This is the text of the reply delivered by the Rev. Douglas Horton, in the name of the observers and guests of the Secretariat for Promoting Christian Unity, at the reception given them by Augustin Cardinal Bea on Sept. 18.
Allow me, Your Eminence, to say a word which, though it comes from my lips, speaks the sentiment of all of us observers.
You have opened to us many doors.
To speak of the most immediate matter, you have opened to us the door which has admitted us to this charming reception. There is a modern invention called the cocktail hour which is surely as concentrated a piece of irrationality as civilized man is ever asked to face: people standing in a room too small for them, drinking they hardly know what, shouting at each other (though strangers for the most part) in voices loud enough to overcome the shouts of their neighbors, and talking of subjects in which they have no interest and which they will soon forget. But your receptions are not of this pattern. They bring together, in most attractive surroundings, people of a common interest, who enjoy each other and carry away from each other’s conversations memories which linger with them long and pleasantly. For this we thank you.

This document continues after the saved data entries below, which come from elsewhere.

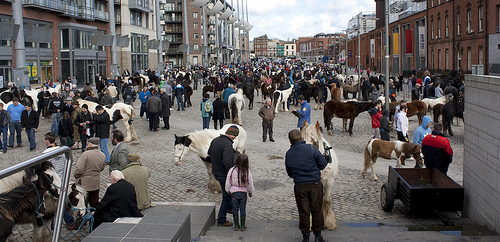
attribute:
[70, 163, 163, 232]
man — sitting, wearing, walking, standing, take car, walks, check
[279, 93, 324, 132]
person — wearing, standing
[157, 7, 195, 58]
building — brick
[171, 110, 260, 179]
horse — brown, white, wait, black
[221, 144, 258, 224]
girl — standing, looking, look, little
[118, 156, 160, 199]
jacket — brown, black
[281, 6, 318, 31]
cloud — white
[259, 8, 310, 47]
sky — blue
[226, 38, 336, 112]
people — standing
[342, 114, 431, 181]
pony — brown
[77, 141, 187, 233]
men — sit, walk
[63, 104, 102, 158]
lady — walk away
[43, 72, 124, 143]
group — talk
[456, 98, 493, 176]
wall — grey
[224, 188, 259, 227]
jean — blue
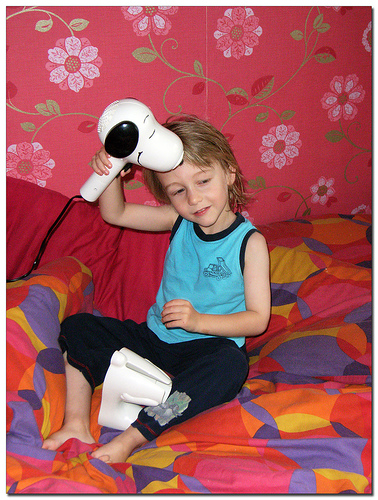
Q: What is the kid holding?
A: Hair dryer.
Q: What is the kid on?
A: A bed.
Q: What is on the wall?
A: Flowers.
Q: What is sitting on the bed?
A: The young girl.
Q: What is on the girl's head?
A: Blonde wet hair.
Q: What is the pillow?
A: Red.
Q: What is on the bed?
A: Colorful comforter.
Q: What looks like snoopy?
A: The blow dryer.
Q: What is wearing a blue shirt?
A: The girl.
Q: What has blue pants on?
A: The girl.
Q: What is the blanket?
A: Colorful.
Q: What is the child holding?
A: A hair dryer.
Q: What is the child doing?
A: Drying hair.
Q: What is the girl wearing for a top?
A: A light blue tank top.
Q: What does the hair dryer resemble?
A: A dog.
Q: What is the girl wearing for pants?
A: Sweatpants.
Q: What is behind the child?
A: A pink background.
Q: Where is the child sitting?
A: On the bed.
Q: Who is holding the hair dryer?
A: The child.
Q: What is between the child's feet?
A: The hair dryer cover.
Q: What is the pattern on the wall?
A: A floral pattern.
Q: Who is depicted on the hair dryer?
A: Snoopy.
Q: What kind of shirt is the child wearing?
A: A tank top.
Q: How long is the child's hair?
A: To the child's shoulders.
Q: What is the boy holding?
A: Hair dryer.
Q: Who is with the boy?
A: No one.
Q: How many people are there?
A: One.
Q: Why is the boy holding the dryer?
A: Drying hair.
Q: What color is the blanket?
A: Multi-color.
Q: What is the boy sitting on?
A: Bed.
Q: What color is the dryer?
A: White.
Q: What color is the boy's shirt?
A: Blue.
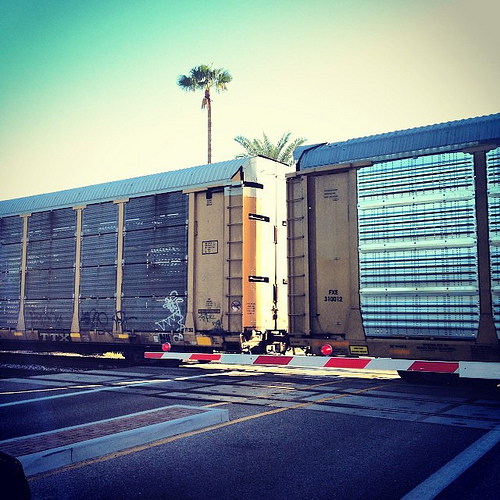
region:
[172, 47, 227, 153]
a tall palm tree behind the train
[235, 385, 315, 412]
yellow lines on the street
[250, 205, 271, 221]
a small rectangle window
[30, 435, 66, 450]
red bricks in the median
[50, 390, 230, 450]
a brick and cement median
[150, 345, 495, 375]
a red and white caution arm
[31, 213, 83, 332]
corrugated panel on the train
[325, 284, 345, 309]
black lettering on the train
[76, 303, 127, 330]
black graffiti on the train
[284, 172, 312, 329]
yellow metal rungs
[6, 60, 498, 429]
a train crossing a street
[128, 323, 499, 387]
a crossing bar on a street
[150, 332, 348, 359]
two red lights on a crossing bar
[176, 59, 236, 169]
a tall tree behind a train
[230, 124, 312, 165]
leaves sticking above a train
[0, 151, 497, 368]
two train cars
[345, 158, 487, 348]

But you have also opened to us the door of St. Peter’s. I think that most of us, in reporting the council, try to drop the information with light nonchalance, almost as if we did not know we were saying it, that we observers are allowed to enter the basilica by the entrance used by the cardinals. And when on the first day we found our way to the place of our assignment, we discovered that our seats were not good ones at all: they were simply the best seats in the hall, thanks to your door-opening magic. It is hardly surprising that one bishop, whose seat is at the eastern end of the basilica, is said to have remarked, “I am going to leave the Church and come back as an observer in order to be able to see what is going on.”

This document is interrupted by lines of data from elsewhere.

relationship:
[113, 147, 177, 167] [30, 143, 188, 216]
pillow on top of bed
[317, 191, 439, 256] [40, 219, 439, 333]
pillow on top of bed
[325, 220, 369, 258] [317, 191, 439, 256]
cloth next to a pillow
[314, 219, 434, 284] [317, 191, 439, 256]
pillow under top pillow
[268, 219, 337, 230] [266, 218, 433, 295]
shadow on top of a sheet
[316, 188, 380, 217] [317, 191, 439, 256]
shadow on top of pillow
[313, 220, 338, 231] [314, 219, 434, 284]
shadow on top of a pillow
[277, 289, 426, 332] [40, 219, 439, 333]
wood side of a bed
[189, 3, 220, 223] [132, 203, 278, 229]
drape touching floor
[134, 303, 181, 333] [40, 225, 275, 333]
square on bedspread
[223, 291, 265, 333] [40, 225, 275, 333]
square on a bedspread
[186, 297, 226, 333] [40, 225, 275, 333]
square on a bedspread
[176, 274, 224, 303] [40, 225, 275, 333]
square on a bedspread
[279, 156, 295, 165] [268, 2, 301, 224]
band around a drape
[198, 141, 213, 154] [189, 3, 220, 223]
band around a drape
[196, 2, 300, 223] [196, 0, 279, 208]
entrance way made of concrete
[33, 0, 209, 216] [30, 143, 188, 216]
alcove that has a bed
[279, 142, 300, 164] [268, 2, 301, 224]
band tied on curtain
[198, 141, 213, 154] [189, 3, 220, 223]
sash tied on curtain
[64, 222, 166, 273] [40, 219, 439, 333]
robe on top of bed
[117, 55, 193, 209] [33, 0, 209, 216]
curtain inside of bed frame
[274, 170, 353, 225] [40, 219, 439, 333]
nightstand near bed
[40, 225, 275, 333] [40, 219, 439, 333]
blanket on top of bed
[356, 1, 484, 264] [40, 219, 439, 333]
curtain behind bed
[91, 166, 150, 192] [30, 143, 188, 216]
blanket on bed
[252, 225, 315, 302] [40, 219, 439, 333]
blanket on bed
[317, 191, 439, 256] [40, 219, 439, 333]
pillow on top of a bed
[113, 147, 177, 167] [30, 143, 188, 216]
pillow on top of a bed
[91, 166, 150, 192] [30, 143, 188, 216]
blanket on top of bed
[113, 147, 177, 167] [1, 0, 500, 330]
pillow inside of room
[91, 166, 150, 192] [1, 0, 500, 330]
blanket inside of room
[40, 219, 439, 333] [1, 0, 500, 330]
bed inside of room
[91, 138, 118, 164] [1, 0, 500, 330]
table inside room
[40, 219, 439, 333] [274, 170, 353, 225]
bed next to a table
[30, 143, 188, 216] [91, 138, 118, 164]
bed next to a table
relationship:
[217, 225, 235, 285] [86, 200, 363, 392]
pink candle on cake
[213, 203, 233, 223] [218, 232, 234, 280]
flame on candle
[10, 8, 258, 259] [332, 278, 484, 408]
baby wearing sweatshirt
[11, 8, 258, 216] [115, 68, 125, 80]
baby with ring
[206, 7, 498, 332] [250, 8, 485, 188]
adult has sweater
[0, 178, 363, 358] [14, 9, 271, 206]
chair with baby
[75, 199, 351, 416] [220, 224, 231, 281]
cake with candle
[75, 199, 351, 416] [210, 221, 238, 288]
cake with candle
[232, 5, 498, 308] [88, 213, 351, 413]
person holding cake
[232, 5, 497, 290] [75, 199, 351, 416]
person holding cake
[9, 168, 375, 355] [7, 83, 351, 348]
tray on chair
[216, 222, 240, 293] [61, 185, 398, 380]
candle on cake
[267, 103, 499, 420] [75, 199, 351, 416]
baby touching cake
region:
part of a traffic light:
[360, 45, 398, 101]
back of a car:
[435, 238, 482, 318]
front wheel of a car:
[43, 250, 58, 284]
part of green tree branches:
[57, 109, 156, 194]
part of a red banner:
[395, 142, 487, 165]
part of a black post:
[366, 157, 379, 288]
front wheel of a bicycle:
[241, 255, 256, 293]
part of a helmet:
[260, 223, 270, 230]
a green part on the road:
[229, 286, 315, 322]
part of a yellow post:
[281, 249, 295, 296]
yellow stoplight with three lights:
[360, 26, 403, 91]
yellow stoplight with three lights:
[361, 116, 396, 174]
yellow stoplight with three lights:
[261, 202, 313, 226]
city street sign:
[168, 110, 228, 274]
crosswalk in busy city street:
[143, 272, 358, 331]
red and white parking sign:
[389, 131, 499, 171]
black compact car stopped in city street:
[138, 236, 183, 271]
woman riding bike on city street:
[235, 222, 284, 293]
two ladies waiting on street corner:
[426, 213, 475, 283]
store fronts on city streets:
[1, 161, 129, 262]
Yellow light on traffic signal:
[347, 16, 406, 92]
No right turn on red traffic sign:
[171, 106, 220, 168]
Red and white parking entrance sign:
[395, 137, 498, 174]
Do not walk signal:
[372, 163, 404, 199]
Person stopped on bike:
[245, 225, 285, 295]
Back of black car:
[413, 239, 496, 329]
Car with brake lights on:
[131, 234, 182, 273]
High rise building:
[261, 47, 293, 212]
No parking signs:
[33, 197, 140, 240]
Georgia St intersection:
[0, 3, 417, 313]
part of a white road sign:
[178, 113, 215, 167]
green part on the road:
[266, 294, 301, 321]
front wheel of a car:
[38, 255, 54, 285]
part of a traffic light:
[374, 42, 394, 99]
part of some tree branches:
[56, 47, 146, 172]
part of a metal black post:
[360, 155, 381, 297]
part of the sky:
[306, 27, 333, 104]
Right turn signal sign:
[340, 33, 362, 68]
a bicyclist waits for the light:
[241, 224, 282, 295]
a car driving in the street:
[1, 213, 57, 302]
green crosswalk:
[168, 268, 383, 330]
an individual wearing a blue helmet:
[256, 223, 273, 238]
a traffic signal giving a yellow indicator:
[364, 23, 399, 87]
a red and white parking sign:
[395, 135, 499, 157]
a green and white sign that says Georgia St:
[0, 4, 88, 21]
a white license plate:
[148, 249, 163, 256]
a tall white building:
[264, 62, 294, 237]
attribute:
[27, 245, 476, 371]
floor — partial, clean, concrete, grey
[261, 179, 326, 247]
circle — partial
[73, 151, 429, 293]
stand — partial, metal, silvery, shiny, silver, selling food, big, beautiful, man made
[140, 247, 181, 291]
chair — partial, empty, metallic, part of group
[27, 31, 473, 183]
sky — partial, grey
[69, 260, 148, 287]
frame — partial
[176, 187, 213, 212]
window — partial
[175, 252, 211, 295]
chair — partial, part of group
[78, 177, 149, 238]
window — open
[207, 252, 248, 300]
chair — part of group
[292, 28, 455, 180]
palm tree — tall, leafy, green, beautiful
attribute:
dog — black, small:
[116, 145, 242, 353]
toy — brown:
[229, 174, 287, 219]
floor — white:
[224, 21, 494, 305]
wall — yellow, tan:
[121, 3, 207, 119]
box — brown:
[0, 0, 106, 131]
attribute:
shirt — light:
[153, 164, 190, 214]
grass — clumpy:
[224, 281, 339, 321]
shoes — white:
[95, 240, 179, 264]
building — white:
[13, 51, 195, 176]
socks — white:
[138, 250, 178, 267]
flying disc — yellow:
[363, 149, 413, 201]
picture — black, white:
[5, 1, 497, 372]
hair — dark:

But our place under the protective spear of St. Longinus is only a single illustration of your continuing and unstinted concern for us. To us comes the same literature that goes to the council Fathers themselves; to us it is given to hear every debate in the hall, to which we listen eloquently — but if we miss the meaning of the Latin, to us it is also given to turn to translators close by and hear the truth repeated to us in the language of Trafalgar Square, the Champs Elysees, Red Square, or any of several other contemporary outposts of the Tower of Babel.
And these translators, by the way, have become more to us than simple retailers of speech: they have proved to be interpreters of men and relationships, uncovering to us the inner richness, including the creative tensions, of the council, which we could only have conjectured without them. Some of us have the advantage of living at the Hotel de luxe Castel Sant’Angelo, which overshadows the Hilton for good comradeship and opportunity for illuminating discussion. We are indeed coming to know each other so well that you may be said to be responsible for a new burst of ecumenism among non-Roman Christians. And crowning all there is the chance for talking things over with the Secretariat at our weekly meeting. These are the spice that is added to the banquet of St. Peter’s. Through these conferences we feel drawn into the heart of the council itself. Often our ideas reappear a few days later on the floor of St. Peter’s, carried there through your arrangement by some good courier of like mind. Always we are met in the conferences with open-minded candor, and have been indeed most grateful to enter through this door.
Most of all we are indebted to you for opening the door of your friendship. Now there are a few differences of theology and polity which have developed between the Roman Church and the rest of us during the centuries in which we have been studying how to keep separate. We shall have to trust the generations, not to say centuries, to come, to give us opportunity to resolve them; but it is evident to all that thanks to the friendship you have shown us, the ground is now laid out of which reconciliations can grow. As a theologian you may call friendship a non-theological factor, but, theological or not, friendship must have a part to play in the future of the Church. The historian can easily show that unhappy non-theological factors went into the great divisions of the Church — economic and political rivalries and the like — and if that is the case, then the happy non-theological factor of friendship can play its part in the reintegration of Christendom. Because you have made us your friends, nothing important to you can be unimportant to us: we shall never again be indifferent, however we may disagree, with anything in your theology, your polity, your liturgy. Let this relationship of simple human friendship be carried from the center you have created here to the boundaries of Christendom and we have at least the beginnings of ecumenism.
I said at the beginning that though mine was the voice speaking, the words came from all of us observers. In closing let me add that though my words are directed to your ears, we should not be sorry to have them reach the hearts of all your loyal aides in the secretariat, for they are intended for them as well. But please keep some of our gratitude for yourself: so far as we observers are concerned Beatitudo begins with Bea.